Consigne écrite 1 »
Condensez en deux phrases le paragraphe du texte fourni qui commence par « À 62 ans, une femme », en conservant ses faits principaux.
Consigne écrite 2 »
Relevez, dans le texte fourni, toutes les indications d'âge, de durée ou de date exprimées par un nombre.
Consigne écrite 3 »
D'après le texte fourni, quelle forme prend l'écrit « Mon secret » ?

Texte fourni »
▬▬▬▬▬▬▬▬▬▬

À 62 ans, une femme trouve enfin la force de faire sortir le secret qu’elle porte en elle depuis plus de cinquante ans: le viol que lui a infligé son père alors qu’elle était âgée d’onze ans. Le texte a la forme d’une lettre à sa fille Laura. Il se lit en quelques minutes. Il est poignant. Et essentiel pour tous ceux qui s’intéressent à l’œuvre de son auteur: Niki de Saint-Phalle.
J’écris les yeux encore remplis des couleurs éclatantes et des formes joyeuses qui viennent de nous fasciner, ma compagne et moi, au Jardin des tarots, une œuvre (inachevée) à laquelle Niki de Saint-Phalle a travaillé pendant une vingtaine d’années, jusqu’à sa mort en 2002.
Si vous vous intéressez à cette artiste, je vous recommande très chaleureusement la lecture de « Mon secret », un écrit essentiel pour mieux comprendre l’artiste.

▬▬▬▬▬▬▬▬▬▬

Entrées enregistrées
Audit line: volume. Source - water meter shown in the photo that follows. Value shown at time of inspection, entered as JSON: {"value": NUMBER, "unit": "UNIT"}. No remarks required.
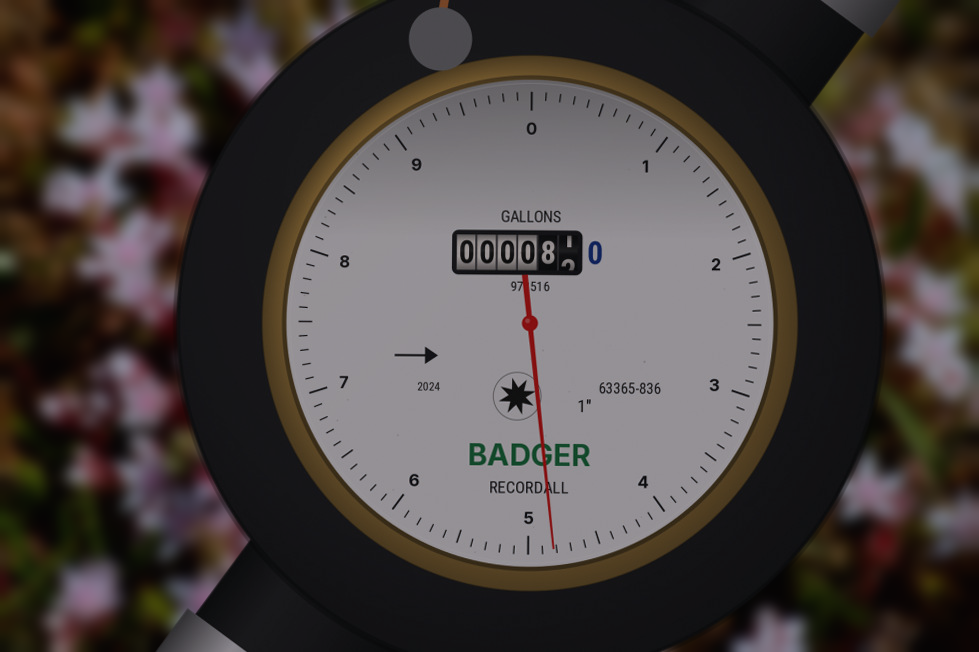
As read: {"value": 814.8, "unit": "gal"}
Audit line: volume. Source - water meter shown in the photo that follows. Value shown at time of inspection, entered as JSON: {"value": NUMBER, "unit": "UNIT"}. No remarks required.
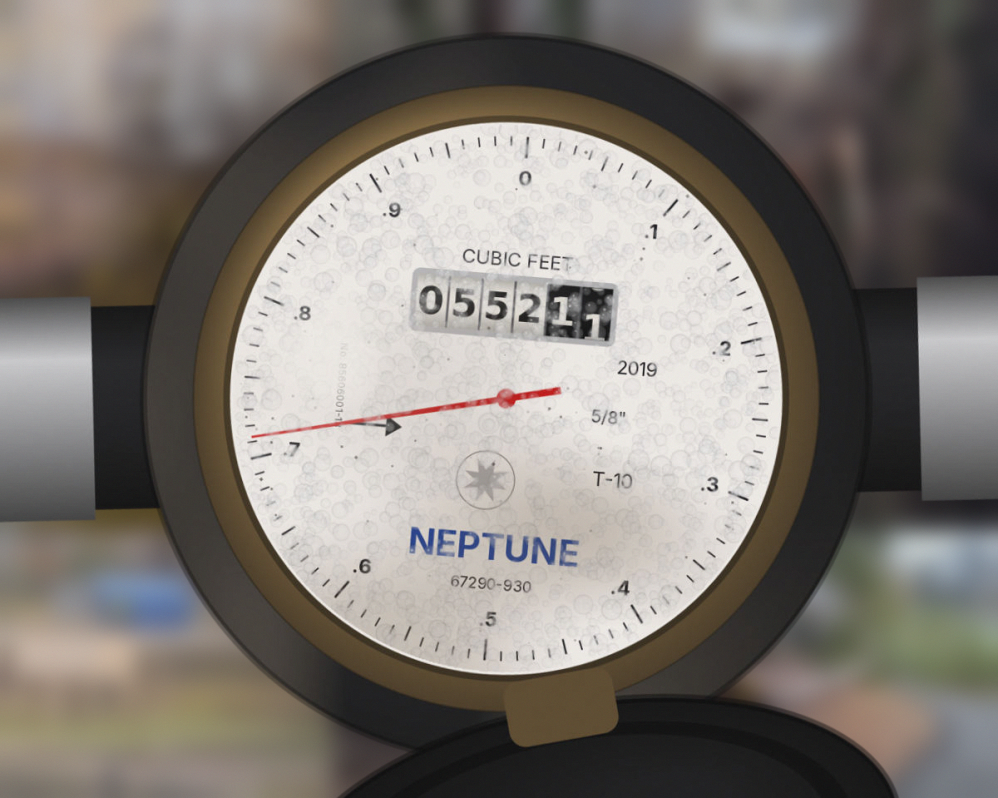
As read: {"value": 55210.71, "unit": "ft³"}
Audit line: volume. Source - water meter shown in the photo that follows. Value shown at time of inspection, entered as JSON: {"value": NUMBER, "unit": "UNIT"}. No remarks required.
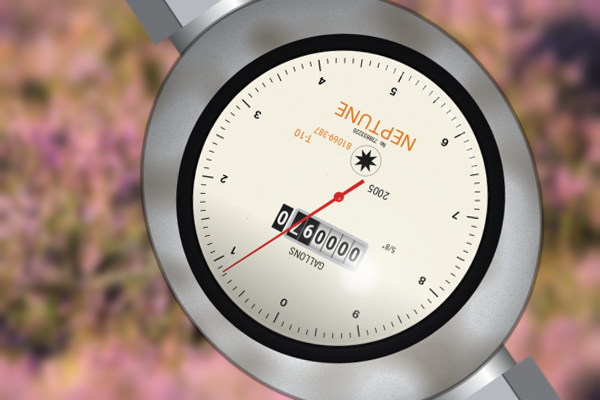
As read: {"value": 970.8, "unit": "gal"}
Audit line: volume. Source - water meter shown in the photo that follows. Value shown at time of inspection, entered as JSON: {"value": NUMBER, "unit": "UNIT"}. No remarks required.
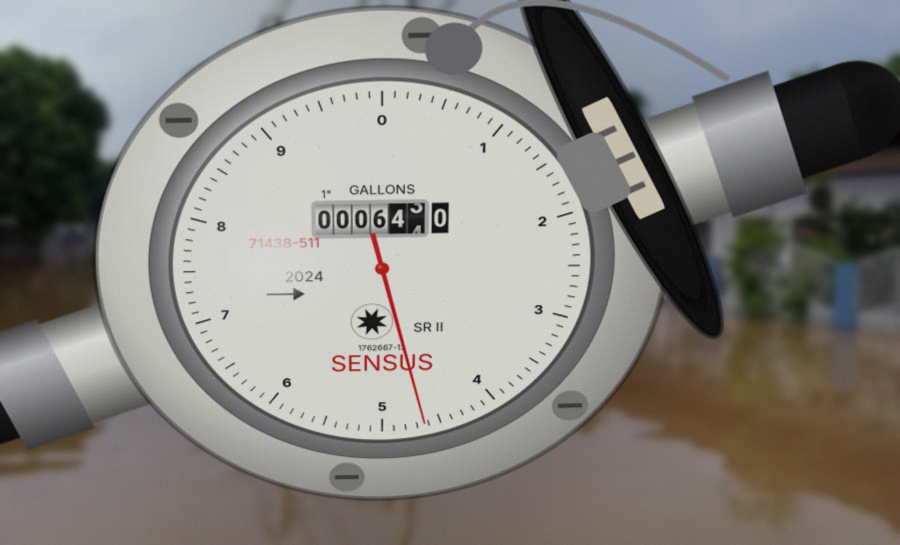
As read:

▬▬▬▬▬▬▬▬▬▬

Réponse écrite 1 »
À 62 ans, Niki de Saint-Phalle révèle enfin le viol que lui a infligé son père quand elle avait onze ans, un secret gardé plus de cinquante ans. Ce texte bref et poignant, rédigé comme une lettre à sa fille Laura, est essentiel pour qui s'intéresse à son œuvre.

Réponse écrite 2 »
- 62 ans
- plus de cinquante ans
- onze ans
- une vingtaine d'années
- 2002

Réponse écrite 3 »
Il a la forme d'une lettre adressée à sa fille Laura.